(Records for the exercise)
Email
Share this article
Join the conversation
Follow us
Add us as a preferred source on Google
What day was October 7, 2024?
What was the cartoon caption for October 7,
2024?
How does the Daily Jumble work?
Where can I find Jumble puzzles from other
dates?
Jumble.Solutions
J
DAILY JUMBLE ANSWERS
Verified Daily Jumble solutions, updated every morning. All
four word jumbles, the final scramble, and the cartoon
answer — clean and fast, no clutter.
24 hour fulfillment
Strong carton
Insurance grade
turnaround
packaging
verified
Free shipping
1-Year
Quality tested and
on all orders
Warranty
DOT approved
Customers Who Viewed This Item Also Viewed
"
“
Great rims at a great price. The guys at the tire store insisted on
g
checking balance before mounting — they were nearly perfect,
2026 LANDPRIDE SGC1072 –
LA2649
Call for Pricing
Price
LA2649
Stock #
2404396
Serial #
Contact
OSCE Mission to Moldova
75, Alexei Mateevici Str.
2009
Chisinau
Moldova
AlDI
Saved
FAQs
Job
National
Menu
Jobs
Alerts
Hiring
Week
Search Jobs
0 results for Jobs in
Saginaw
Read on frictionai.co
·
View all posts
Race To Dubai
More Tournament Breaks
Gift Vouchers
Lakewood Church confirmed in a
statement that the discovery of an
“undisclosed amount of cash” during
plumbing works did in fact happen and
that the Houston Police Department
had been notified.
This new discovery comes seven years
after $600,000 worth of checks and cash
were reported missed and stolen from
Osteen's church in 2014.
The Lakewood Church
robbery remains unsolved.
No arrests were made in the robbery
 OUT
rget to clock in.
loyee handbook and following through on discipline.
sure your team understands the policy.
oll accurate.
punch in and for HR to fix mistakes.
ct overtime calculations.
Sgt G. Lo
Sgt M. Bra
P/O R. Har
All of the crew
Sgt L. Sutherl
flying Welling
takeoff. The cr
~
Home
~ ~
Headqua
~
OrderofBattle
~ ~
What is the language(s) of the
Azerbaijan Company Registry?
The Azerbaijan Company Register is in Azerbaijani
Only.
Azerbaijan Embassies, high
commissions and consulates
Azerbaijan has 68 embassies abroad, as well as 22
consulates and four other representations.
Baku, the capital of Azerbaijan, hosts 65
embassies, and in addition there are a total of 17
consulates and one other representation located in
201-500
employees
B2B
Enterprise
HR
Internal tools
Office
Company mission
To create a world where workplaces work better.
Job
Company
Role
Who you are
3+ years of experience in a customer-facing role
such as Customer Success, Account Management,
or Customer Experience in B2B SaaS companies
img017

(Problem to solve)
Transcribe every entry exactly, omitting nothing.

(Solution for this task)
Email
Share this article
Join the conversation
Follow us
Add us as a preferred source on Google
What day was October 7, 2024?
What was the cartoon caption for October 7,
2024?
How does the Daily Jumble work?
Where can I find Jumble puzzles from other
dates?
Jumble.Solutions
J
DAILY JUMBLE ANSWERS
Verified Daily Jumble solutions, updated every morning. All
four word jumbles, the final scramble, and the cartoon
answer — clean and fast, no clutter.
24 hour fulfillment
Strong carton
Insurance grade
turnaround
packaging
verified
Free shipping
1-Year
Quality tested and
on all orders
Warranty
DOT approved
Customers Who Viewed This Item Also Viewed
"
“
Great rims at a great price. The guys at the tire store insisted on
g
checking balance before mounting — they were nearly perfect,
2026 LANDPRIDE SGC1072 –
LA2649
Call for Pricing
Price
LA2649
Stock #
2404396
Serial #
Contact
OSCE Mission to Moldova
75, Alexei Mateevici Str.
2009
Chisinau
Moldova
AlDI
Saved
FAQs
Job
National
Menu
Jobs
Alerts
Hiring
Week
Search Jobs
0 results for Jobs in
Saginaw
Read on frictionai.co
·
View all posts
Race To Dubai
More Tournament Breaks
Gift Vouchers
Lakewood Church confirmed in a
statement that the discovery of an
“undisclosed amount of cash” during
plumbing works did in fact happen and
that the Houston Police Department
had been notified.
This new discovery comes seven years
after $600,000 worth of checks and cash
were reported missed and stolen from
Osteen's church in 2014.
The Lakewood Church
robbery remains unsolved.
No arrests were made in the robbery
 OUT
rget to clock in.
loyee handbook and following through on discipline.
sure your team understands the policy.
oll accurate.
punch in and for HR to fix mistakes.
ct overtime calculations.
Sgt G. Lo
Sgt M. Bra
P/O R. Har
All of the crew
Sgt L. Sutherl
flying Welling
takeoff. The cr
~
Home
~ ~
Headqua
~
OrderofBattle
~ ~
What is the language(s) of the
Azerbaijan Company Registry?
The Azerbaijan Company Register is in Azerbaijani
Only.
Azerbaijan Embassies, high
commissions and consulates
Azerbaijan has 68 embassies abroad, as well as 22
consulates and four other representations.
Baku, the capital of Azerbaijan, hosts 65
embassies, and in addition there are a total of 17
consulates and one other representation located in
201-500
employees
B2B
Enterprise
HR
Internal tools
Office
Company mission
To create a world where workplaces work better.
Job
Company
Role
Who you are
3+ years of experience in a customer-facing role
such as Customer Success, Account Management,
or Customer Experience in B2B SaaS companies
img017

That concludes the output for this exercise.